→ INTERVIEWAUSSCHNITT:

####################

Beides ist richtig. Anfangs dachte ich, dass der zweite Teil des Buchs in Russland spielen wird, nur dass das überhaupt nicht funktioniert hat. Und zu dem Zeitpunkt habe ich gerade meine Cousine in Israel besucht. Und weil mich Israel sehr angesprochen hat, kam mir die Idee, meinen Plan zu ändern und die Fortsetzung dorthin zu verlagern, worauf ich noch einmal für ein halbes Jahr nach Israel gegangen bin, um das Buch dort zu beenden.
Übrigens habe ich nichts Genaueres erfahren können zu Ihrem Schaffen als Dramatikerin, obwohl der Titel Ihres Stücks „Mitfühlende Deutsche“ interessant klingt.
Weil es keines gibt (lacht). Das erwähnte Stück habe ich nicht zu Ende geschrieben. Es handelte sich dabei um eine Zusammenarbeit zwischen einem Theater und mir, aber diese verlief so furchtbar, dass ich von der Vereinbarung zurückgetreten bin und das Stück in den Papierkorb geworfen habe. Aber vor kurzem bin ich in das Projekt „Stimmen einer Stadt“ des Schauspiels Frankfurt eingestiegen und arbeite an der Dramatisierung meines dritten Romans.
Dieser dritte Roman mit dem Titel „Gott ist nicht schüchtern“ erzählt vom aktuellen Geschehen in Syrien. Wie sind Sie zu diesem Thema gekommen?

####################

[Einträge aus einem Datensatz]

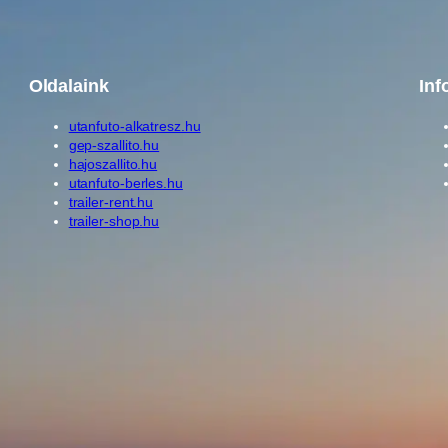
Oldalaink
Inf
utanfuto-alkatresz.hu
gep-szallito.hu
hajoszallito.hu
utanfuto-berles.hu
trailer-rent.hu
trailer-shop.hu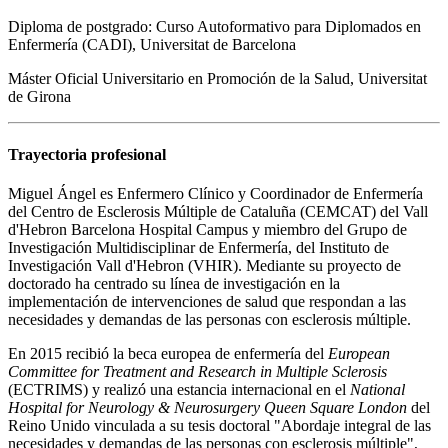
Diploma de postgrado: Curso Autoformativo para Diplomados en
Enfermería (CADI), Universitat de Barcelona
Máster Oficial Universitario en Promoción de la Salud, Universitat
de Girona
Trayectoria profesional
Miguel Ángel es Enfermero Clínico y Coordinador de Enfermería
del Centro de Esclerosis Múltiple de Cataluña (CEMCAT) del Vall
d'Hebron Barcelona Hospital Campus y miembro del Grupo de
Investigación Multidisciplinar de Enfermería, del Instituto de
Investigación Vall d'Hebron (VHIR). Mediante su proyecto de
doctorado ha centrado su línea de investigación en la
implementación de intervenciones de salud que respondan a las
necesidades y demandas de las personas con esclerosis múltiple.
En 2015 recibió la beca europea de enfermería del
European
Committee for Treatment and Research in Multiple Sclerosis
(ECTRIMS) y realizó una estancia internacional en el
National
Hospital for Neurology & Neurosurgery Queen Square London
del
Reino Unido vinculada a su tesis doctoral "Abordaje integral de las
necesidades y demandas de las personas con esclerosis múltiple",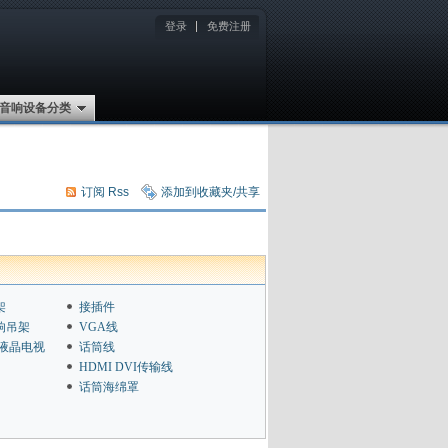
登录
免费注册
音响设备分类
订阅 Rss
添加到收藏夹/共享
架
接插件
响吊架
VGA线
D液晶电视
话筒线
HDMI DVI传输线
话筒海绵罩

####################

→ AUFGABEN:
[1] Wovon erzählt der dritte Roman laut dem Interviewausschnitt?
[2] Zitieren Sie aus dem Interviewausschnitt die Stelle von „Weil es keines“ bis einschließlich „diesem Thema gekommen?“.
[3] Schreiben Sie den Interviewausschnitt im Anschluss an seinen letzten Satz weiter.

→ IHRE ANTWORTEN:
[1] Vom aktuellen Geschehen in Syrien.

[2]
Weil es keines gibt (lacht). Das erwähnte Stück habe ich nicht zu Ende geschrieben. Es handelte sich dabei um eine Zusammenarbeit zwischen einem Theater und mir, aber diese verlief so furchtbar, dass ich von der Vereinbarung zurückgetreten bin und das Stück in den Papierkorb geworfen habe. Aber vor kurzem bin ich in das Projekt „Stimmen einer Stadt“ des Schauspiels Frankfurt eingestiegen und arbeite an der Dramatisierung meines dritten Romans.
Dieser dritte Roman mit dem Titel „Gott ist nicht schüchtern“ erzählt vom aktuellen Geschehen in Syrien. Wie sind Sie zu diesem Thema gekommen?

[3]
Durch Zufall. Eigentlich dachte ich, mein nächstes Buch der Gastronomie und Restaurants zu widmen, ich bin nämlich besessen vom Kochen und Kochbüchern. Aber dann habe ich meinen Mann getroffen. Der kommt aus Syrien und hatte zu Beginn gar nicht vor, in Deutschland zu bleiben, aber zufällig haben wir uns kennengelernt und er ist wegen mir geblieben. Und so habe ich auch die grundlegenden Dinge über Syrien erfahren, ich habe begonnen zu lesen, mich mit Leuten zu unterhalten und mich damit zu beschäftigen, was dort eigentlich passiert ist und gerade geschieht. Und Schreiben ist für mich eigentlich der einzige Weg, systematisch über etwas nachzudenken. Deswegen habe ich mit aus Gewohnheit Handlungen ausgedacht und auf einmal hatte ich ein halbes Buch vor mir, womit ich gar nicht gerechnet hatte. Danach habe ich selbstverständlich noch viel recherchiert, aber so hat das angefangen.
Ist das der erste auf Deutsch geschriebene Roman über das aktuelle Geschehen in Syrien?
Einer der ersten, ja.
Wie haben Syrer darauf reagiert?
Die Syrer, denen ich begegnet bin, haben sehr positiv reagiert. Sie schätzten es, dass dem Buch eine gründliche Recherchearbeit zu Grunde liegt. Was Rezensionen und das Medienecho angeht – das erschien sowohl positiv als auch kritisch.
Wird der Roman übersetzt?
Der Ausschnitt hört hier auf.